In 1925, Frederik Schmidt Degener, director of the Rijksmuseum Amsterdam, had all the museum’s walls painted white. Until then, the museum had been a vast and colorful repository of anything and everything that was deemed relevant to the country’s cultural history, but no more, said Schmidt Degener: the museum must be a place “of high devotion.” He banned children from the galleries, stating that “it is foolish to make children suffer for things that are entirely over their little heads.”
Since then, displays of “old art” have undergone multiple upheavals and huge transformations, catering to the educated elite and the mesmerized millions.
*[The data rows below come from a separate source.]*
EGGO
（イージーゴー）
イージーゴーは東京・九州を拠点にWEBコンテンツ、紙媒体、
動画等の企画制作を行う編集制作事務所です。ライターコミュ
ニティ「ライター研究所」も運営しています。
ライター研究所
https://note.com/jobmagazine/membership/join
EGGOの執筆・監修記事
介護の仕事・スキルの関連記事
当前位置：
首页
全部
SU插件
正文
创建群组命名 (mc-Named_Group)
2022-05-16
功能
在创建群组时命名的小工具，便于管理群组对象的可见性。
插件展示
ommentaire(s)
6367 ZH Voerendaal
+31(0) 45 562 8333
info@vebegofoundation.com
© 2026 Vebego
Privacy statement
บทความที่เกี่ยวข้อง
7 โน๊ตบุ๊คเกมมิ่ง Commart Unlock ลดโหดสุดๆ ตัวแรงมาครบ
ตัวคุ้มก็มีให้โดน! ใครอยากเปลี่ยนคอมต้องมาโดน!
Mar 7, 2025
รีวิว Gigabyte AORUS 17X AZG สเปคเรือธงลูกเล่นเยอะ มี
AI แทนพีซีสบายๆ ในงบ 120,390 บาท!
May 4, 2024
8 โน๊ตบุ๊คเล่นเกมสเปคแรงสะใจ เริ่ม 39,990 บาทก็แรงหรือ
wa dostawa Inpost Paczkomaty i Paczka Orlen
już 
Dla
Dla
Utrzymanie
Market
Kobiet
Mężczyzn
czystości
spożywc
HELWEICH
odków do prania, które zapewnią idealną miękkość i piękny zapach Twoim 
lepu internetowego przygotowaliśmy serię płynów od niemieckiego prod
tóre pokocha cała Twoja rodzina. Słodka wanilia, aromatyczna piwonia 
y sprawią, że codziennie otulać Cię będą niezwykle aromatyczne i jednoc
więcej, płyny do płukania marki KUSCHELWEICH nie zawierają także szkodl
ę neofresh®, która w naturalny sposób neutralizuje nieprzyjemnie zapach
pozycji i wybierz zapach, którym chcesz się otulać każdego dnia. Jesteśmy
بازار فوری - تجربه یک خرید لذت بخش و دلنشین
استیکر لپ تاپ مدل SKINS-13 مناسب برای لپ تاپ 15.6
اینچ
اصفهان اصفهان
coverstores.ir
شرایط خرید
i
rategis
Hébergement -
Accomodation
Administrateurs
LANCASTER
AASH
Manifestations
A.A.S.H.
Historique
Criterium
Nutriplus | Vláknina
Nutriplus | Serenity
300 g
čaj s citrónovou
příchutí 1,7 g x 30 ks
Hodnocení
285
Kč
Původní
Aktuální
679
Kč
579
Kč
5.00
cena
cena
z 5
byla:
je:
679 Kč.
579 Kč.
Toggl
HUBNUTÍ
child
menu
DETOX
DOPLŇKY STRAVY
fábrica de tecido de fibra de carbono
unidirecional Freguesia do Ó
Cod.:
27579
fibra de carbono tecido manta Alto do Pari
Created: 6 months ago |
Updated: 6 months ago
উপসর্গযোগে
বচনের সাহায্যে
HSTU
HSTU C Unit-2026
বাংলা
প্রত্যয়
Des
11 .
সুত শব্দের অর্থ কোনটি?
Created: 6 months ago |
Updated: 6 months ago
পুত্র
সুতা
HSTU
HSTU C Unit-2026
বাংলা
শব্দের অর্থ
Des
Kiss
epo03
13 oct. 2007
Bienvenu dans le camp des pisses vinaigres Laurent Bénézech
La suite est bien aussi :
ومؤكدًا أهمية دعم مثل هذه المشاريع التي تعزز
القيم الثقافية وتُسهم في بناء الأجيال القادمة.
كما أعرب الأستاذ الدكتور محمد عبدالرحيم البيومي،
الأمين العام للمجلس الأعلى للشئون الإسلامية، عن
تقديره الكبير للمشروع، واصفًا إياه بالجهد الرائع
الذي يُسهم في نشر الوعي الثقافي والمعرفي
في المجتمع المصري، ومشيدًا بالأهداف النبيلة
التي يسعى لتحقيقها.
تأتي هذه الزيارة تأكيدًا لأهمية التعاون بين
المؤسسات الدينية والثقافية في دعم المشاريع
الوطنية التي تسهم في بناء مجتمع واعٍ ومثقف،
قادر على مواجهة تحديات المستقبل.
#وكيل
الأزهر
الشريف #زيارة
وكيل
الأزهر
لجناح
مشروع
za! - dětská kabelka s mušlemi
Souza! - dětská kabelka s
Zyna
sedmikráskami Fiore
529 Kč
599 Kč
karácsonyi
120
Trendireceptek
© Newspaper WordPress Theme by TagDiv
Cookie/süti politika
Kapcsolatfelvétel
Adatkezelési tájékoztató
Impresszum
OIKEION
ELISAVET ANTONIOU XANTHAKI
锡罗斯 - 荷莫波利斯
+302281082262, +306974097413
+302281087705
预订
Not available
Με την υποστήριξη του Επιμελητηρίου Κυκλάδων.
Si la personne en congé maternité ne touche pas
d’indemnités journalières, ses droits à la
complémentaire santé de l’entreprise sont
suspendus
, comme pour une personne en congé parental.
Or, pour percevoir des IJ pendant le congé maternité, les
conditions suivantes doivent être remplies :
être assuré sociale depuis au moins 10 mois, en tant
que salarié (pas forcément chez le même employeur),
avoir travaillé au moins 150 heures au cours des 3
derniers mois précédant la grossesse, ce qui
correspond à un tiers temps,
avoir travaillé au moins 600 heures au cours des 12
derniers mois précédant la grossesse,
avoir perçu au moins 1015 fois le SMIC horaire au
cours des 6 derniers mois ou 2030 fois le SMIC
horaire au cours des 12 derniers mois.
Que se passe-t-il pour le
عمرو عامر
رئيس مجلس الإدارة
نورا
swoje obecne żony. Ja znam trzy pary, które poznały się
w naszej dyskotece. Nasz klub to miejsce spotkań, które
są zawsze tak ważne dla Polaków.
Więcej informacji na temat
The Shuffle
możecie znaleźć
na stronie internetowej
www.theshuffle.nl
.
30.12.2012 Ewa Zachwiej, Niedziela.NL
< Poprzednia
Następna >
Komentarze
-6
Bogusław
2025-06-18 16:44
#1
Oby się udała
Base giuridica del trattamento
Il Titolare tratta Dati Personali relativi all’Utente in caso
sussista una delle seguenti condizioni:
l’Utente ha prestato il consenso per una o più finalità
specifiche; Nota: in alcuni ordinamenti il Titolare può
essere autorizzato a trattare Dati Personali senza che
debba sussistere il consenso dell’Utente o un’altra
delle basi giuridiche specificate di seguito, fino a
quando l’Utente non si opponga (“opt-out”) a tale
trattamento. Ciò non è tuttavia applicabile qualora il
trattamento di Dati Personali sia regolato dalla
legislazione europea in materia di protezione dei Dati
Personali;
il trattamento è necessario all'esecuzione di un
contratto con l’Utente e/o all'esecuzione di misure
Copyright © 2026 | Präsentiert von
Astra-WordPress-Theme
Curators are often heard complaining that their institutions value commerce over content, quantity over quality. Have they lost sight of who they are actually meant to serve?

About Koen Kleijn

Koen Kleijn is an art historian and the current art critic of De Groene Amsterdammer, one of the Netherlands’ oldest and most highly respected weekly magazines. He is also Editor-in-Chief of Ons Amsterdam, a monthly journal devoted to the history of the city. He has previously worked for organizations including the Rijksmuseum Amsterdam, the Netherlands’ public broadcasting company NTR, and the Royal Concertgebouw Orchestra. He serves as the part-time artistic director of Museum Het Grachtenhuis, Amsterdam.